For our example, I’ve shown how we can create a model using only the Gaussian correlation structure. Also note the form argument, which can be used to specify a covariate that captures the spatial correlation.

```
```

```
#refit model with correlation structure
mod.cor<-gls(resp~exp1+exp2,correlation=corGaus(form=~lat,nugget=TRUE))
summary(mod.cor)
Coefficients:
Value Std.Error t-value p-value
(Intercept) 154.49320 393.3524 0.39276 0.6947
exp1 3.99840 0.0486 82.29242 0.0000
exp2 -3.01688 0.0491 -61.38167 0.0000
```

```
```

` `

The `gls`

function seems to have trouble estimating the intercept. If we ignore this detail, the obvious advantage of accounting for spatial correlation is a reduction in the standard error for the slope estimates. More precisely, we’ve reduced the uncertainty of our estimates by over 500% from those obtained using `lm`

, even though our initial estimates were not significantly different from the actual.
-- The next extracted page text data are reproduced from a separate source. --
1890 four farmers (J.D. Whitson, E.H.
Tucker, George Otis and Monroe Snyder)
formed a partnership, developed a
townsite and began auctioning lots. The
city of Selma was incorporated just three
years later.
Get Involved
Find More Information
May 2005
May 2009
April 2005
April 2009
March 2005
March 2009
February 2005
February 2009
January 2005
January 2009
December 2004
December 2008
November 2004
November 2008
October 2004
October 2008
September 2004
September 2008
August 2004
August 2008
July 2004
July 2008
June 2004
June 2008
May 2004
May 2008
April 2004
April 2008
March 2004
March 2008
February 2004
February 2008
The advantage of accounting for spatial correlation is a huge improvement in the precision of the parameter estimates. Additionally, we do not sacrifice degrees of freedom if we use the `gls`

function to model spatial correlation. Hopefully this example has been useful for emphasizing the need to account for model assumptions. I invite further discussion on methods for modeling spatial correlation.

Get the code here:

^{1}Zuur, A.F., Ieno, E.N., Walker, N.J., Saveliev, A.A., Smith, G.M., 2009. Mixed Effects Models and Extensions in Ecology with R. Springer, New York.
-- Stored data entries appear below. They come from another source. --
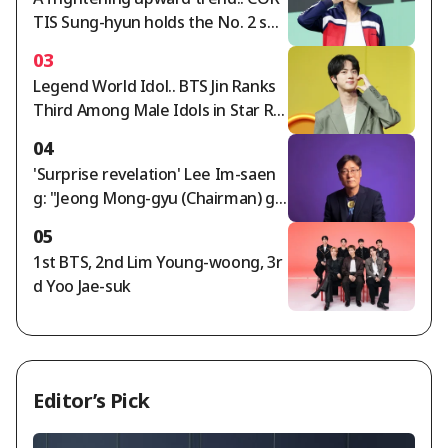
TIS Sung-hyun holds the No. 2 spo
t in the Star Ranking Male Idol cat
03
egory for two consecutive weeks
Legend World Idol.. BTS Jin Ranks
Third Among Male Idols in Star Ra
nking
04
'Surprise revelation' Lee Im-saen
g: "Jeong Mong-gyu (Chairman) ga
ve Hong Myung-bo the appointm
05
ent order; timing of agreement wi
1st BTS, 2nd Lim Young-woong, 3r
th Naga World director..."
d Yoo Jae-suk
Editor’s Pick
Cross-blogging on R | The Cons Bio Blog

Hi. Thanks for the post. I was just wondering why try to solve a potential problem cause by spatial correlation if none of your predictors are significant. I mean, you would not even have a problem with type I error. Shouldn’t you just stop at the moment you noticed there is no relationship between your response and predictor variables?

Hi TS,

Thanks for reading. I suppose a spatial correlation structure could mask potential relationships with more relevant explanatory variables if the correlation is unaccounted for. In this example, we still see significant relationships w/o accounting for spatial correlation but perhaps this may not be observed in extreme cases. Conversely, you may induce Type II error by not accounting for spatial correlation. I’m no expert, but that’s my belief.

-Marcus

In the absence of simulated data (and ‘true’ or otherwise known parameter values), and assuming at least some knowledge by thy analyst of the system under consideration, wouldn’t the unexpectedly large estimate for the intercept (and esp. the large standard error for this estimate) call this gls fit into question? And if we had concerns about the intercept, would there be cause for concern about the other parameter estimates. Just curious. Thanks, and great post BTW! (P.S. did you have any issues with false convergence in fitting the gls model — I seem to be running into this issue.)

Hi,

Yea I think the model fit should come into question with the very large intercept… I’m not sure how to address the issue since I couldn’t find any literature on the topic. Not to mention convergence issues, which is why I included the seed for the data generation. From what I understand, spatial correlation is notoriously difficult to deal with… even tools like gls seem to have issues.

-Marcus

Hi, nice post! I have ran gls on my dataset using two different coordinate systems. I would expect to find the same optimal spatial correlation structure for a dataset no matter the choice of coordinate system (since the relative distance between sites are the same), but that is not the case for my data – different correlation structures get the lowest AIC depending on which coordinate system i use. The outcome is, however, the same with only small differences in p-value etc. Have you ran into this or have any thoughts about it?

Hm, that is strange. Are you comparing geographic vs. projected coordinate systems? The former is 2D whereas the latter is 3D. I suspect there might be minor differences comparing the two.